Introduction - Dreadnode Documentation

Rigging is a lightweight LLM framework to make using language models in production code as simple and effective as possible. Here are the highlights:

Structured Pydantic models can be used interchangeably with unstructured text output.
LiteLLM as the default generator giving you instant access to a huge array of models.
Define prompts as python functions with type hints and docstrings.
Simple tool use, even for models which don’t support them at the API.
Store different models and configs as simple connection strings just like databases.
Integrated tracing support with Logfire to track activity.
Chat templating, forking, continuations, generation parameter overloads, stripping segments, etc.
Async batching and fast iterations for large scale generation.
Metadata, callbacks, and data format conversions.
Modern python with type hints, async support, pydantic validation, serialization, etc.

import rigging as rg

@rg.prompt(generator_id="gpt-4")
async def get_authors(count: int = 3) -> list[str]:
    """Provide famous authors."""

print(await get_authors())

# ['William Shakespeare', 'J.K. Rowling', 'Jane Austen']

Basic Chats

Let’s start with a very basic generation example that doesn’t include any parsing features, continuations, etc.
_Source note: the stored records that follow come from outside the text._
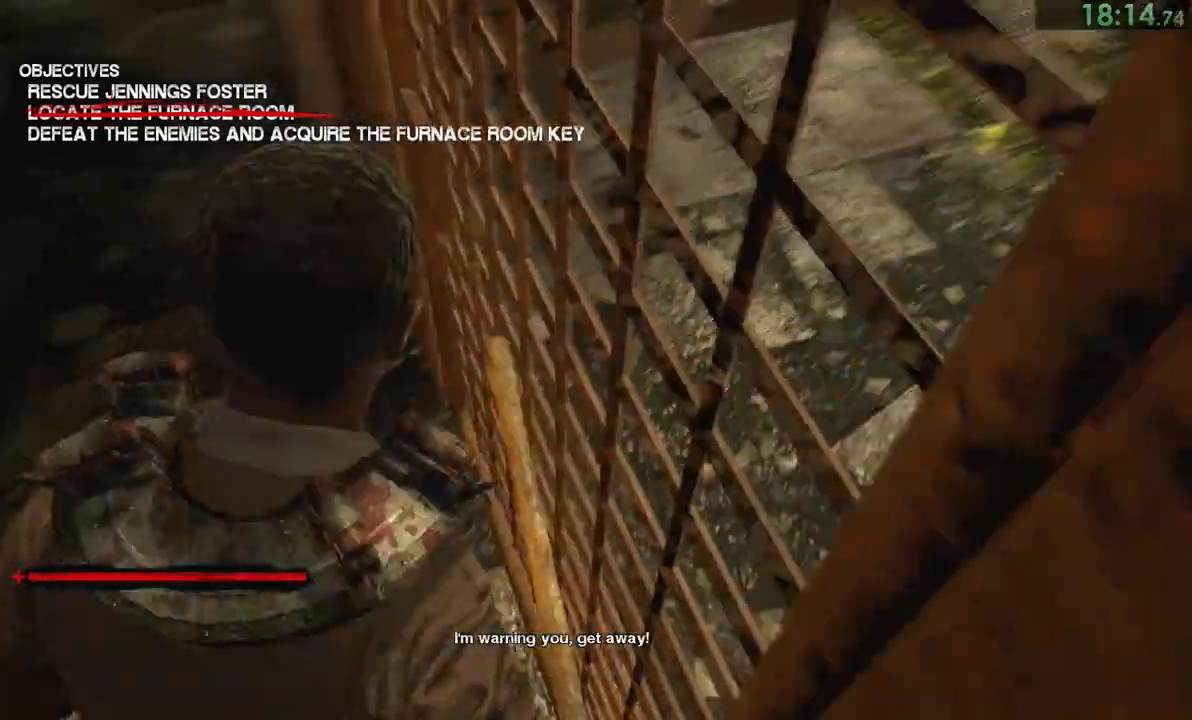
{"buttons": [], "left_stick": "up-right", "right_stick": "up-right", "events": [[83, "left_stick", "up-left"], [100, "right_stick", "up-right"], [183, "left_stick", "center"], [483, "left_stick", "up-right"]]}
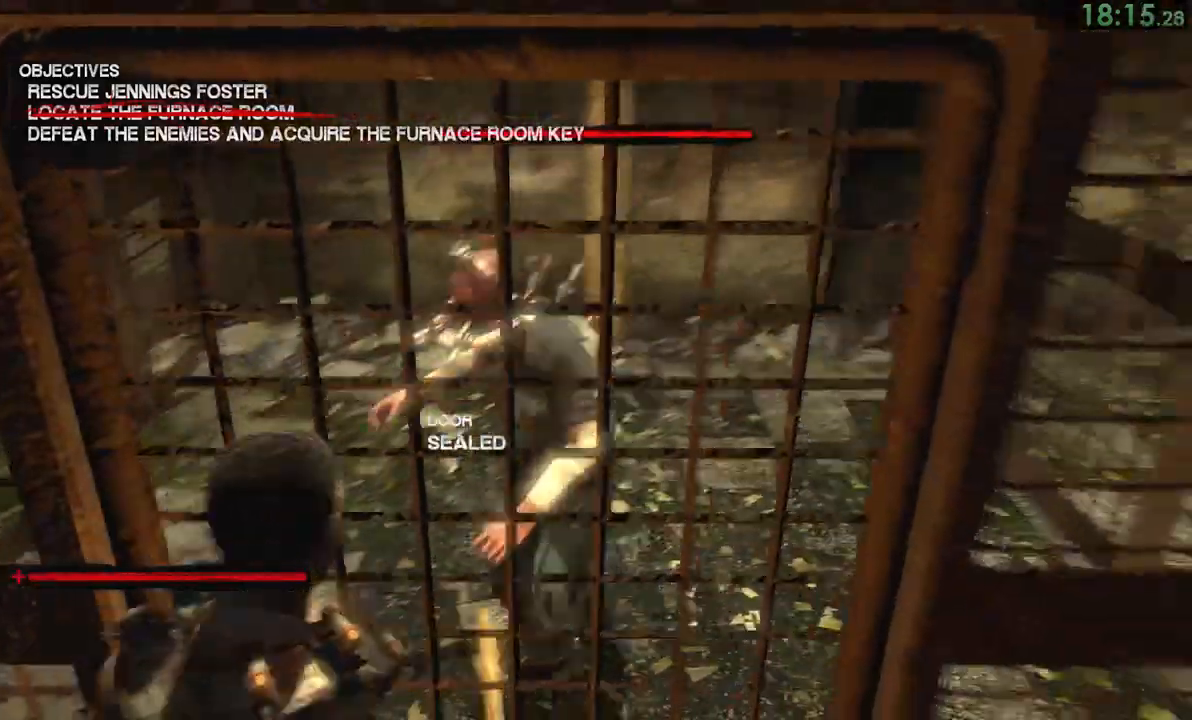
{"buttons": [], "left_stick": "left", "right_stick": "down-left", "events": [[167, "right_stick", "center"], [233, "left_stick", "center"], [333, "left_stick", "left"], [417, "right_stick", "down-left"]]}
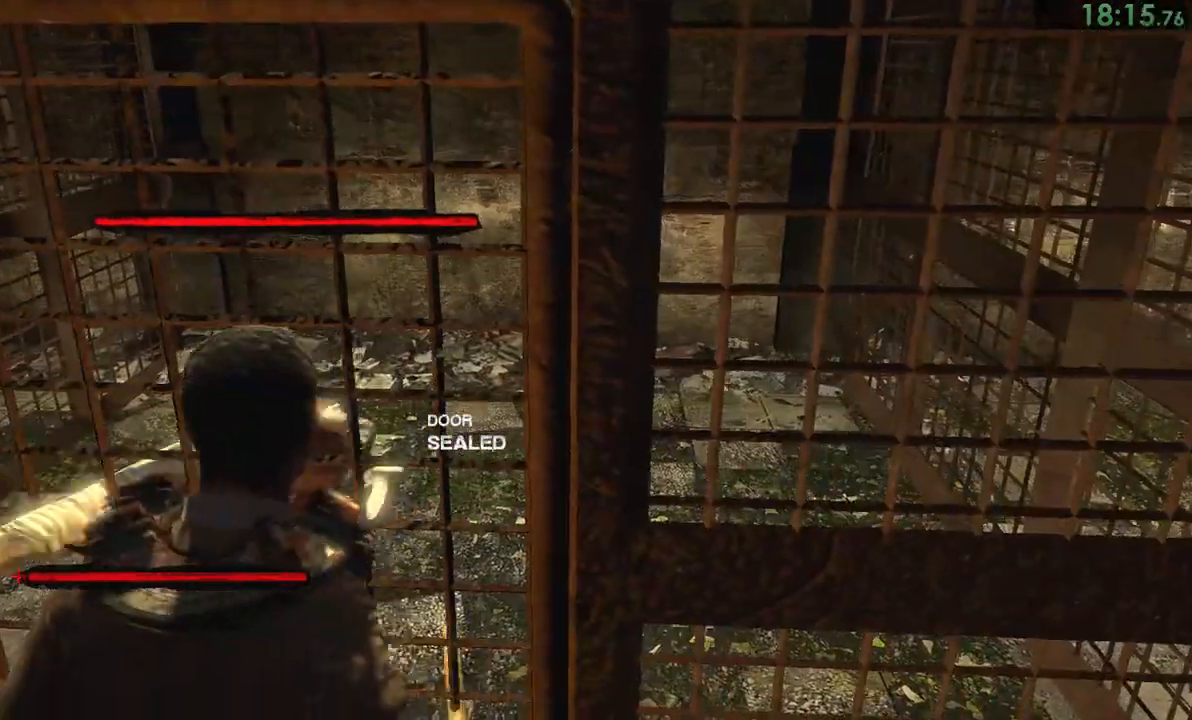
{"buttons": [], "left_stick": "center", "right_stick": "left", "events": [[17, "left_stick", "up-left"], [317, "left_stick", "center"], [417, "right_stick", "center"], [500, "right_stick", "left"]]}
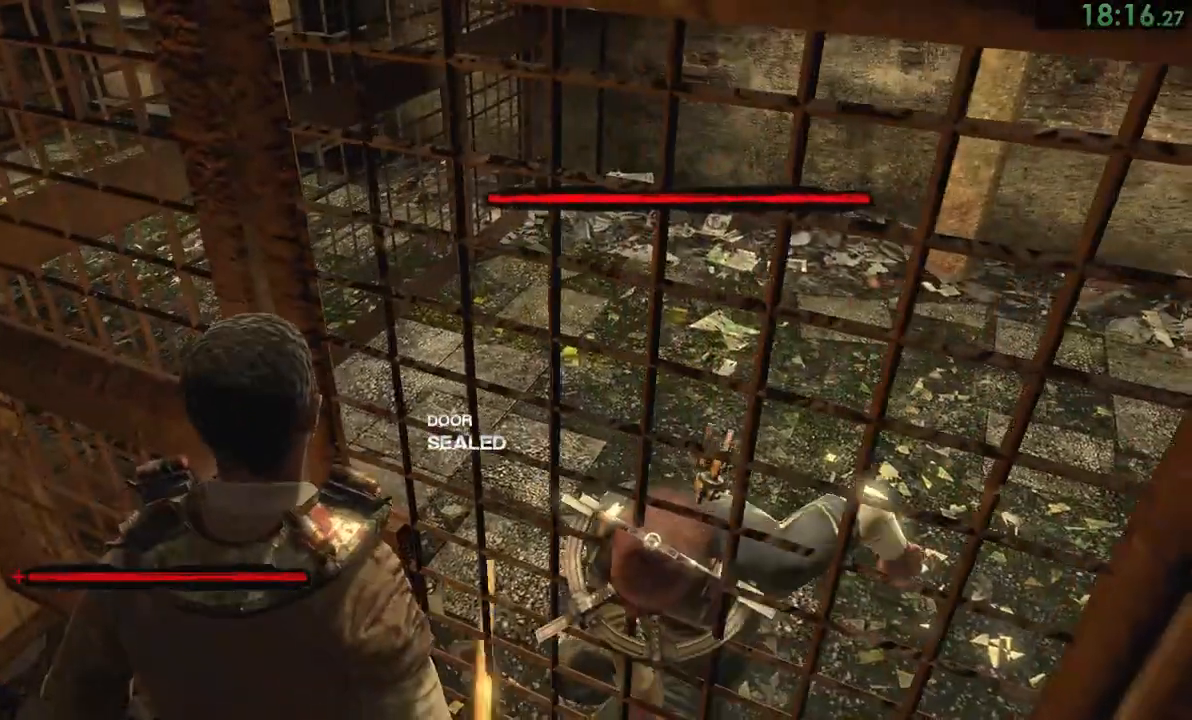
{"buttons": ["SQUARE", "L2"], "left_stick": "center", "right_stick": "left", "events": [[417, "L2", "down"], [467, "SQUARE", "down"]]}
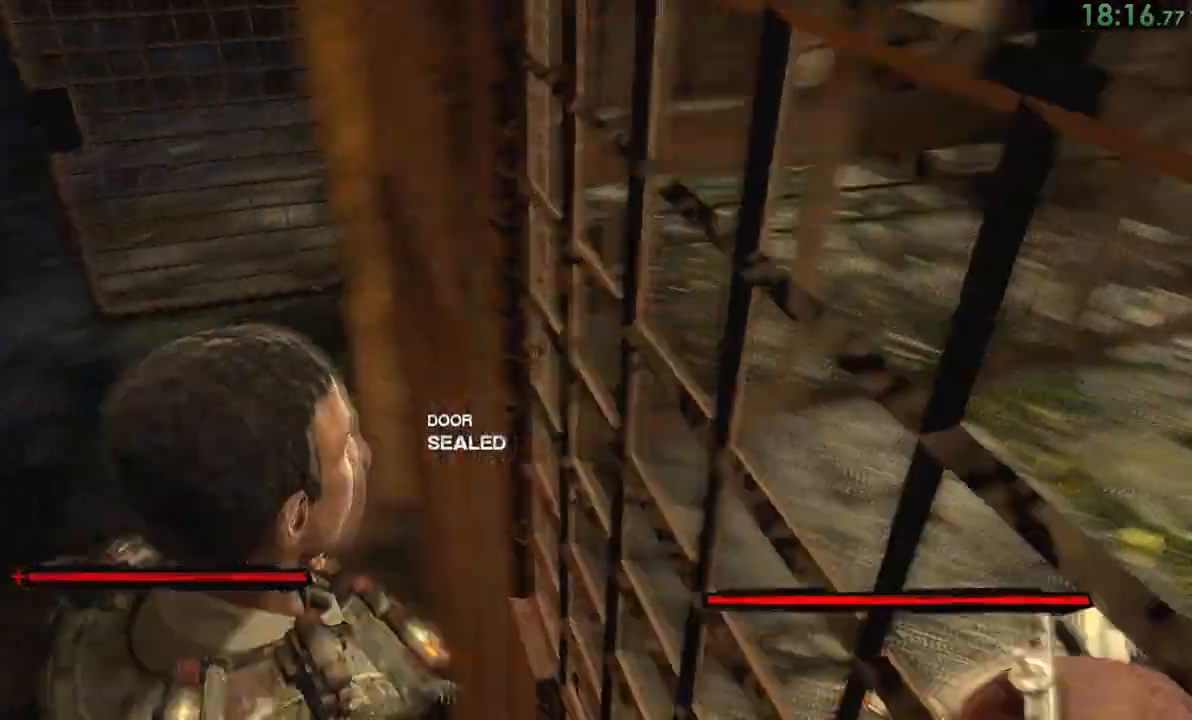
{"buttons": [], "left_stick": "down-right", "right_stick": "left", "events": [[33, "L2", "up"], [33, "SQUARE", "up"], [350, "left_stick", "down-right"]]}
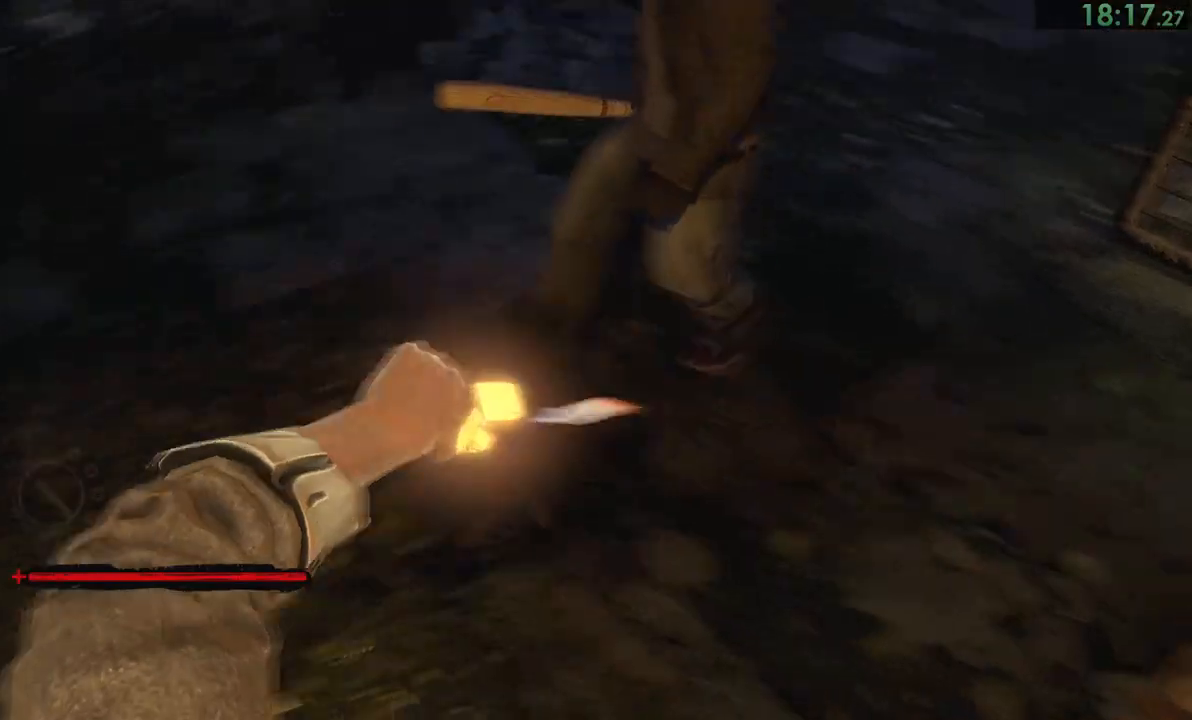
{"buttons": [], "left_stick": "left", "right_stick": "left", "events": [[17, "left_stick", "down-left"], [217, "left_stick", "left"]]}
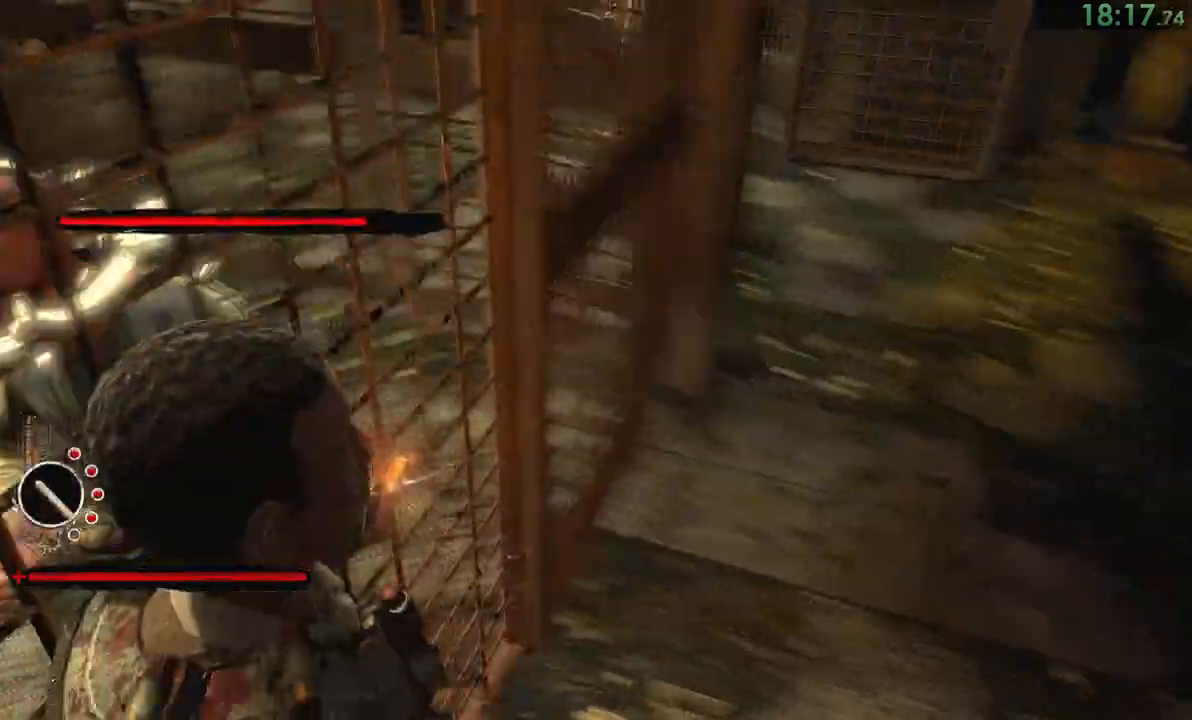
{"buttons": [], "left_stick": "center", "right_stick": "left", "events": [[33, "left_stick", "center"], [250, "L2", "down"], [300, "SQUARE", "down"], [367, "L2", "up"], [417, "SQUARE", "up"]]}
You want to chat with a model and collect it’s response. We first need to get a Generator object. We’ll use get_generator which will resolve an identifier string to the underlying generator class object.

import rigging as rg

generator = rg.get_generator("claude-3-sonnet-20240229")
pipeline = generator.chat(
    [
        {"role": "system", "content": "You are a wizard harry."},
        {"role": "user", "content": "Say hello!"},
    ]
)
chat = await pipeline.run()
print(chat.all)
# [
#   Message(role='system', parts=[], content='You are a wizard harry.'),
#   Message(role='user', parts=[], content='Say hello!'),
# ]

The default Rigging generator is LiteLLM, which wraps a large number of providers and models. We assume for these examples that you have API tokens set as environment variables for these models. You can refer to the LiteLLM docs for supported providers and their key format. If you’d like, you can change any of the model IDs we use and/or add ,api_key=[sk-1234] to the end of any of the generator IDs to specify them inline.

You’ll see us use this shorthand import syntax throughout our code, it’s totally optional but makes things look nice.
This is actually shorthand for litellm!anthropic/claude-3-sonnet-20240229, where litellm is the provider. We just default to that generator and you don’t have to be explicit. You can find more information about this in the generators docs.
From version 2 onwards, Rigging is fully async. You can use await to trigger generation and get your results, or use await_.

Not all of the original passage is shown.